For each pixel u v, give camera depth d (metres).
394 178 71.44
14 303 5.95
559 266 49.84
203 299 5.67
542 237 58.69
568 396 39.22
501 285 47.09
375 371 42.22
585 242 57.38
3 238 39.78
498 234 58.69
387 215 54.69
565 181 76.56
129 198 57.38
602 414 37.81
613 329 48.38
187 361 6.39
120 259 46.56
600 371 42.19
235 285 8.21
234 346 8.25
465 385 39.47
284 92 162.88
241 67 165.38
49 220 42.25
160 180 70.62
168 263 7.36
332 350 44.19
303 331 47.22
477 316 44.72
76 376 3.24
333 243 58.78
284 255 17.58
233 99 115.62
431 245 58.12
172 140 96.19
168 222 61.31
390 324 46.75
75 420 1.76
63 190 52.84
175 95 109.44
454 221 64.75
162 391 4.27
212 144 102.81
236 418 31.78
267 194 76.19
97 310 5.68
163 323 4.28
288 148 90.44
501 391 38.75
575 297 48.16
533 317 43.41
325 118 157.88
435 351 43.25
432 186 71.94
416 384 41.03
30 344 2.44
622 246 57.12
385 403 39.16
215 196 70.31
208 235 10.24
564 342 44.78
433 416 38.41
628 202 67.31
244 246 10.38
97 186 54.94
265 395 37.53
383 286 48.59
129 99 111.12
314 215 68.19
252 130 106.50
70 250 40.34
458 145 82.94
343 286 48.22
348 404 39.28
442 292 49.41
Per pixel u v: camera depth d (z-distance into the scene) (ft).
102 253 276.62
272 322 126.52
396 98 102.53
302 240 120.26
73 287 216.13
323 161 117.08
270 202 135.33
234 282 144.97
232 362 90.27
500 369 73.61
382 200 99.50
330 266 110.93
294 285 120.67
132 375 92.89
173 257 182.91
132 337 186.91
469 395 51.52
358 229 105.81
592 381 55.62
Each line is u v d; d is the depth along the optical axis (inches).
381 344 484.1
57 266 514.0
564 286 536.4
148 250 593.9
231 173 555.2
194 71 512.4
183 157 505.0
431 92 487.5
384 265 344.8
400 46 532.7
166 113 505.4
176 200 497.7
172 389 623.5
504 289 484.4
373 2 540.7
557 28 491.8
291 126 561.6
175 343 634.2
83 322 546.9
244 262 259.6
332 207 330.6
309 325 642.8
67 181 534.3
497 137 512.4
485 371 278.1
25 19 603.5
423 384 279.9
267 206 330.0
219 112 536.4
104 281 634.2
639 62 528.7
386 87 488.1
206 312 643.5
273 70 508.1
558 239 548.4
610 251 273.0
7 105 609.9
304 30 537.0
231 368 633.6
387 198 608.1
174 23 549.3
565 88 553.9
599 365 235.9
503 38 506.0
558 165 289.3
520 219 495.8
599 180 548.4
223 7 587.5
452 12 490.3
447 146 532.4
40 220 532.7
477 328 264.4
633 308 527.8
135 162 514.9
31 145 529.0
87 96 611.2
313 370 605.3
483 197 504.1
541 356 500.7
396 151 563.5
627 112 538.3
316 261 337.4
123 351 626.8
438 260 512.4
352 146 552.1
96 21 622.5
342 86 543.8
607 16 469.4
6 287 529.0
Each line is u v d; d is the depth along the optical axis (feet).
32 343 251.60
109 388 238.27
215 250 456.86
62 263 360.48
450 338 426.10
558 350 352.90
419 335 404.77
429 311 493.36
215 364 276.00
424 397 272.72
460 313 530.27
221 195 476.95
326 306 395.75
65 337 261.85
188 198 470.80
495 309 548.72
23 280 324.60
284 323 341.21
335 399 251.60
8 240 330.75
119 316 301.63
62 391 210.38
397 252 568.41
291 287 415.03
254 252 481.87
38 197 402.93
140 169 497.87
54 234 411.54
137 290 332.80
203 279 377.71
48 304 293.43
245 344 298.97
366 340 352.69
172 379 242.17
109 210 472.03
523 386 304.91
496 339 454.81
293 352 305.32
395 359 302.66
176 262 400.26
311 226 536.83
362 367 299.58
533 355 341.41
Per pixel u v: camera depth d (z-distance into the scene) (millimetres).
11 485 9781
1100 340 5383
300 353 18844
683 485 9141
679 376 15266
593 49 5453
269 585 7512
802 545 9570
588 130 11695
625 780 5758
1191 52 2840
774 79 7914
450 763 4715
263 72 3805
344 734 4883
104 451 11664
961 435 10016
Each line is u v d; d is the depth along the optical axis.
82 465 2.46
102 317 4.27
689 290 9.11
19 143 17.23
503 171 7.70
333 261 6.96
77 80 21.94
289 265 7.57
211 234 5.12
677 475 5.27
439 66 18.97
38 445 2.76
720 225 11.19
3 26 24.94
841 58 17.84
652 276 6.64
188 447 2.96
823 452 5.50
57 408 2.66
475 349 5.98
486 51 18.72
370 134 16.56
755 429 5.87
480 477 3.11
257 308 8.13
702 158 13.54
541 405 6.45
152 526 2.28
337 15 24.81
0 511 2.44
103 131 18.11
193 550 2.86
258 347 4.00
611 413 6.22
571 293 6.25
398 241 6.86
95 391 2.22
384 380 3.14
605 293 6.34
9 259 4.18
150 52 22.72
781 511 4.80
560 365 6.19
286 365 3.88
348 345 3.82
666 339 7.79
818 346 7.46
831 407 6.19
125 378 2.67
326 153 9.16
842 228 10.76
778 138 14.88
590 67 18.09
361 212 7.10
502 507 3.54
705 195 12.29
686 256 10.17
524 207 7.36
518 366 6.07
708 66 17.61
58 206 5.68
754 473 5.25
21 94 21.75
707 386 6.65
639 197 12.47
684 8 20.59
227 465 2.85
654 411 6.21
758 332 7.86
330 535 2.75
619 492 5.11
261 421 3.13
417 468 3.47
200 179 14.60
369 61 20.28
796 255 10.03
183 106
──────
Assignment: Show every line above in which the word "optical" appears.

Solution:
Each line is u v d; d is the depth along the optical axis (inches).
Each line is u v d; d is the depth along the optical axis (feet).
Each line is u v d; d is the depth along the optical axis.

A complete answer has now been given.